The November trade deficit numbers are out:
  • The monthly U.S. international trade deficit in goods and services rose to $48.7 billion in November, up from $42.1 billion in October.
  • The monthly goods deficit with China was still huge at $29.0 billion in November. That is down a bit from the all-time record of $29.5 billion in October.
  • The 2012 U.S. goods trade deficit with China was $290 billion for those 11 months, and will probably top 2011′s record of $295 billion.
Scott Paul, President of the Alliance for American Manufacturing (AAM), issued the following statement:
“Despite talk of a manufacturing renaissance, we will shatter 2011′s record $295 billion annual trade deficit with China when the data for December comes in next month. The United States recorded a $29 billion bilateral trade deficit with China in November alone, bringing us to a $290 billion trade deficit with China so far in 2012.
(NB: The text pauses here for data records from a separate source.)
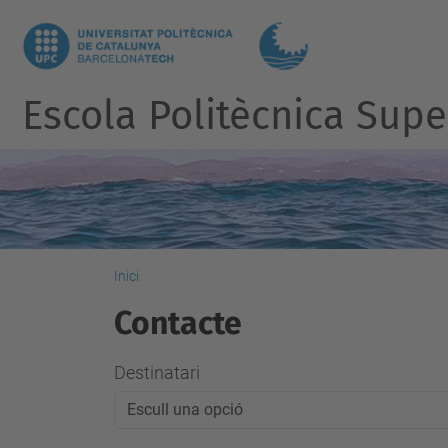
Escola Politècnica Super
Inici
Contacte
Destinatari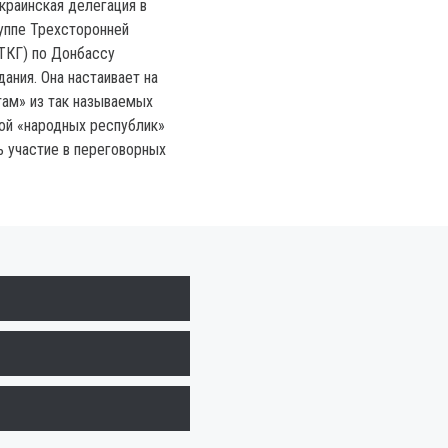
украинская делегация в
уппе Трехсторонней
(ТКГ) по Донбассу
ания. Она настаивает на
там» из так называемых
ой «народных республик»
ь участие в переговорных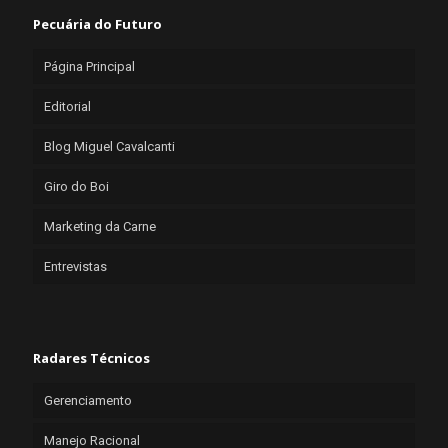
Pecuária do Futuro
Página Principal
Editorial
Blog Miguel Cavalcanti
Giro do Boi
Marketing da Carne
Entrevistas
Radares Técnicos
Gerenciamento
Manejo Racional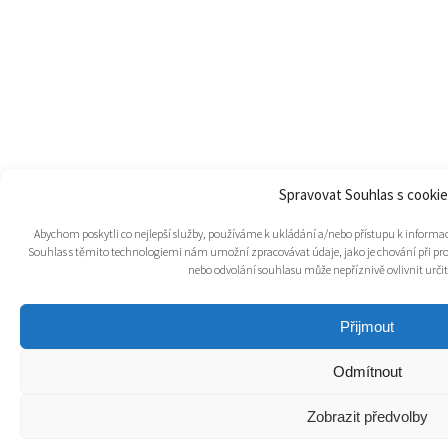
Spravovat Souhlas s cooki
Abychom poskytli co nejlepší služby, používáme k ukládání a/nebo přístupu k informací
Souhlas s těmito technologiemi nám umožní zpracovávat údaje, jako je chování při pr
nebo odvolání souhlasu může nepříznivě ovlivnit určité
Přijmout
Odmítnout
Zobrazit předvolby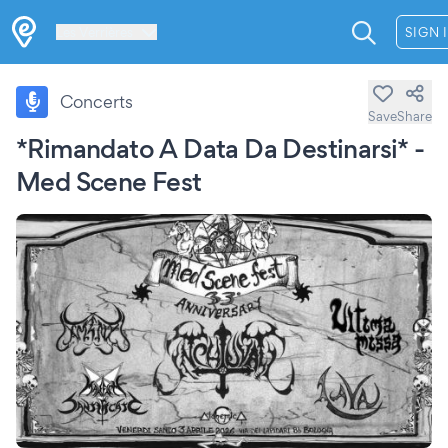
Les Verrières
SIGN 
Concerts
Save
Share
*Rimandato A Data Da Destinarsi* -
Med Scene Fest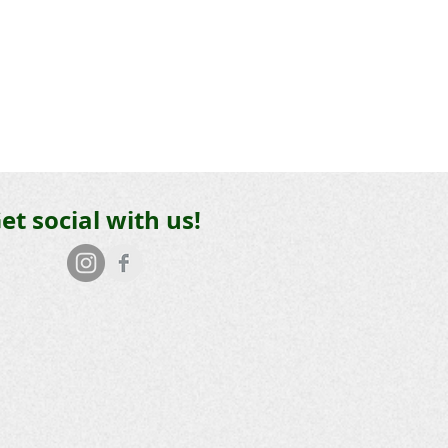
et social with us!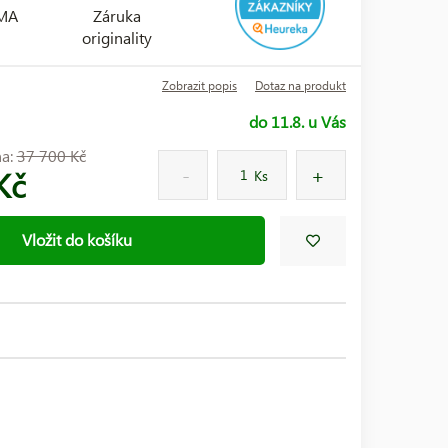
RMA
Záruka
originality
Zobrazit popis
Dotaz na produkt
do 11.8. u Vás
na:
37 700 Kč
Kč
Ks
Vložit do košíku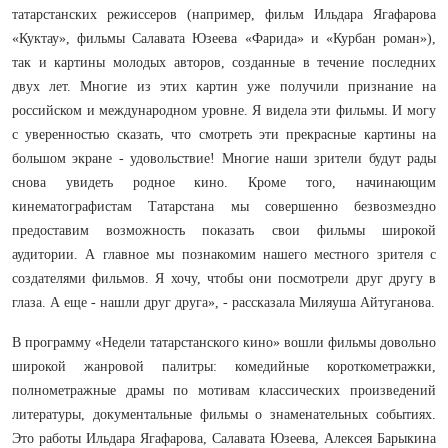
татарстанских режиссеров (например, фильм Ильдара Ягафарова
«Куктау», фильмы Салавата Юзеева «Фарида» и «Курбан роман»),
так и картины молодых авторов, созданные в течение последних
двух лет. Многие из этих картин уже получили признание на
российском и международном уровне. Я видела эти фильмы. И могу
с уверенностью сказать, что смотреть эти прекрасные картины на
большом экране - удовольствие! Многие наши зрители будут рады
снова увидеть родное кино. Кроме того, начинающим
кинематографистам Татарстана мы совершенно безвозмездно
предоставим возможность показать свои фильмы широкой
аудитории. А главное мы познакомим нашего местного зрителя с
создателями фильмов. Я хочу, чтобы они посмотрели друг другу в
глаза. А еще - нашли друг друга», - рассказала Миляуша Айтуганова.
В программу «Недели татарстанского кино» вошли фильмы довольно
широкой жанровой палитры: комедийные короткометражки,
полнометражные драмы по мотивам классических произведений
литературы, документальные фильмы о знаменательных событиях.
Это работы Ильдара Ягафарова, Салавата Юзеева, Алексея Барыкина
“A recent study by Justin Pierce and Peter Schott (‘The Surprisingly Swift Decline of U.S. Manufacturing Employment‘) confirmed what we haveknown for some time: our trade deficit with China is draining manufacturing jobs from the United States. Unless we take aggressive steps to act in our own national interest, manufacturing in America will never reach its full potential. That means aggressive trade enforcement and ending China’s currency manipulation and other market-distorting practices.

“I want to see reshoring accelerate from a trickle to a trend. We won’t get there unless trade with China comes into balance.”
So while the inside-the-Beltway crowd worries about budget deficits, the serious problem of our trade deficit – which bleeds out jobs, factories, industries and our ability to make a living as a country – continues to go unaddressed. more

1 comment:

  1. That line of reasoning is straight out of the Modern Monetary Theory (MMT) crowd. I used to follow Bill Mitchell's blog and he would make exactly that point. It's a kind of magical thinking where the money has inherent worth and people will trade real things just for the paper money. It totally neglects the actual, physical state of the trading economies and the effects the trade has on them (as you point out).

    My favorite application of this line of thought: "China sure gives us a lot of goods in exchange for our government paper--so they're exporting real resources to us, making them poorer and us richer!" Except, China has developed massively over the past decades and raised the standard of living of an enormous population at an unprecedented pace. Meanwhile, with the exception of the dotcom boom, our economy has been stagnating and we've even seen some demographic sectors' life expectancy decrease in the last decade. Something tells me they're not getting poorer and we're not getting richer...

    MMT'ers have a couple good ideas, but that isn't one of them.